*DATASET SECTION*

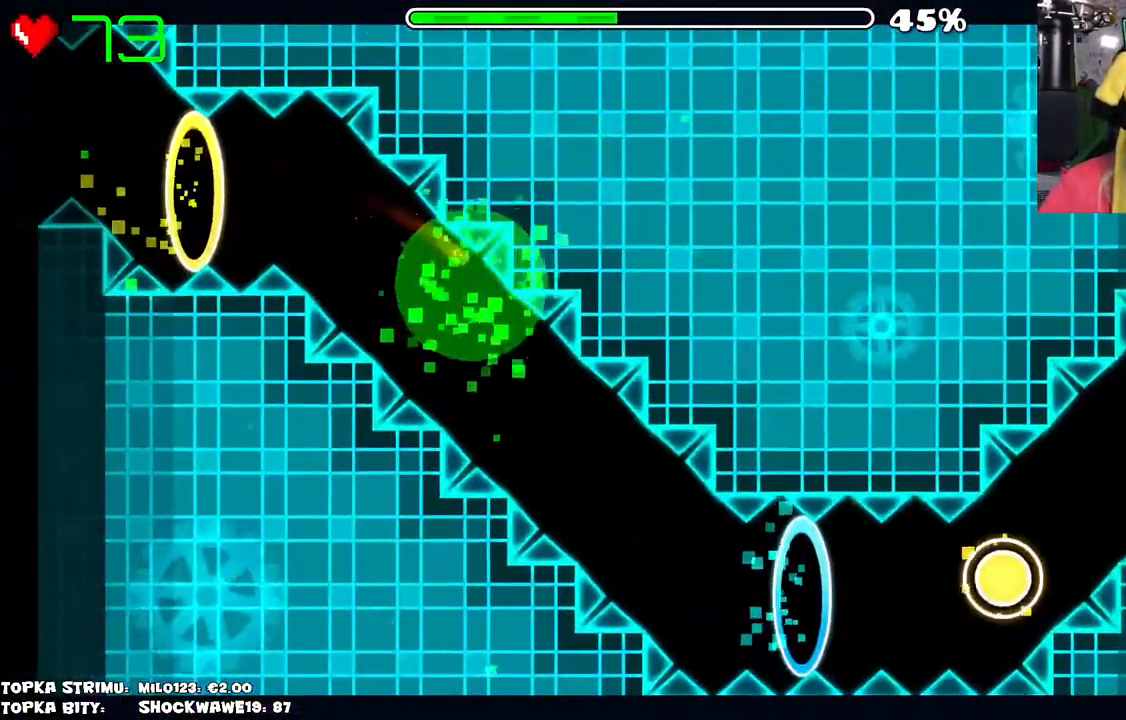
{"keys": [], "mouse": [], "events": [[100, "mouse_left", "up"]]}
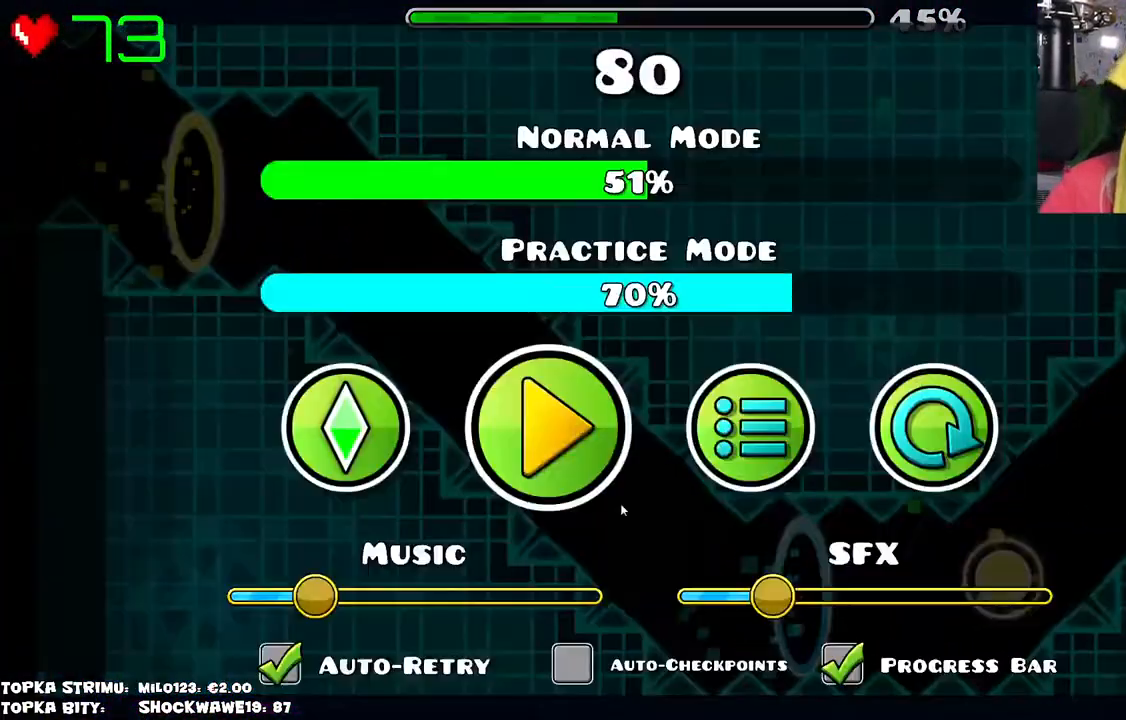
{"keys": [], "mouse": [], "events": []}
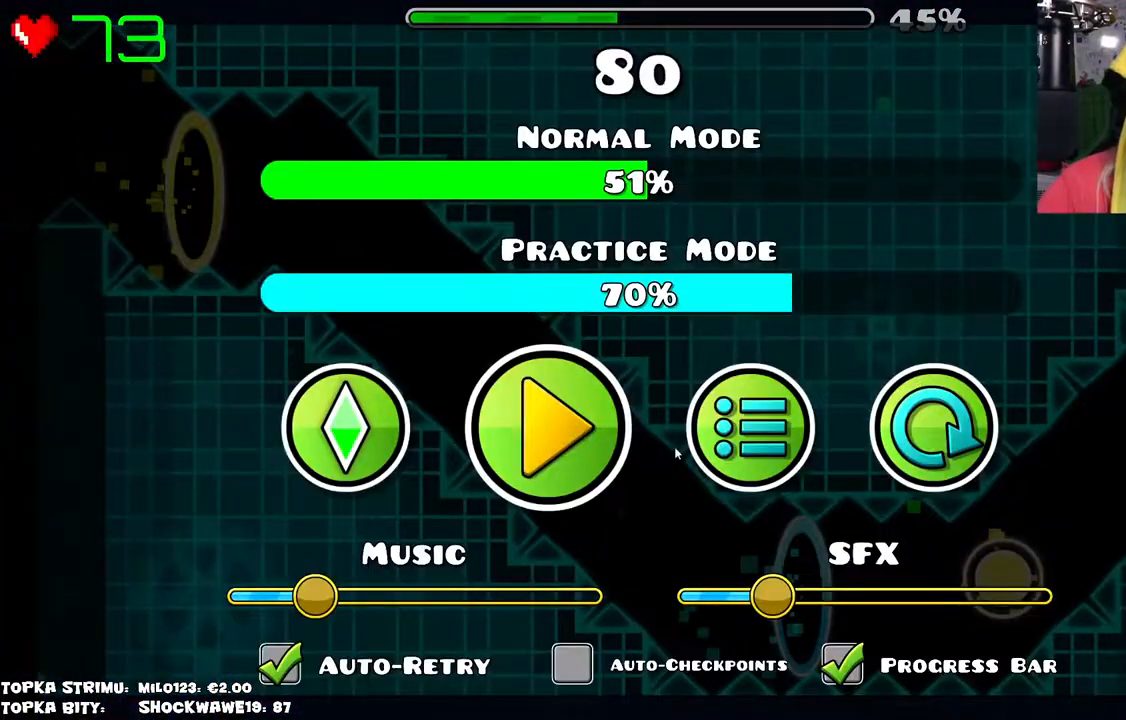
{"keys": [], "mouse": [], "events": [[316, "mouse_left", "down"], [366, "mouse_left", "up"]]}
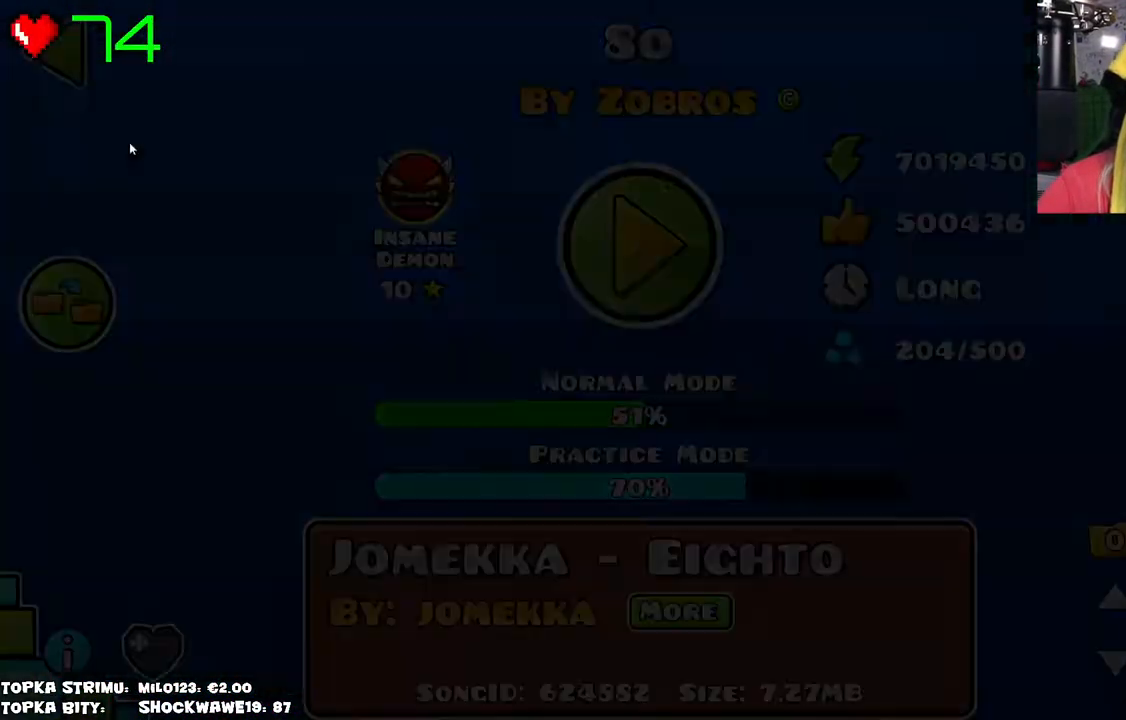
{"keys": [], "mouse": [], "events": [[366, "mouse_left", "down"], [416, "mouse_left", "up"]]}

*INSTRUCTIONS TO FOLLOW*
Set aside the pictures. Then return every line of the material above verbatim.

*REPLY*
{"keys": [], "mouse": [], "events": [[100, "mouse_left", "up"]]}
{"keys": [], "mouse": [], "events": []}
{"keys": [], "mouse": [], "events": [[316, "mouse_left", "down"], [366, "mouse_left", "up"]]}
{"keys": [], "mouse": [], "events": [[366, "mouse_left", "down"], [416, "mouse_left", "up"]]}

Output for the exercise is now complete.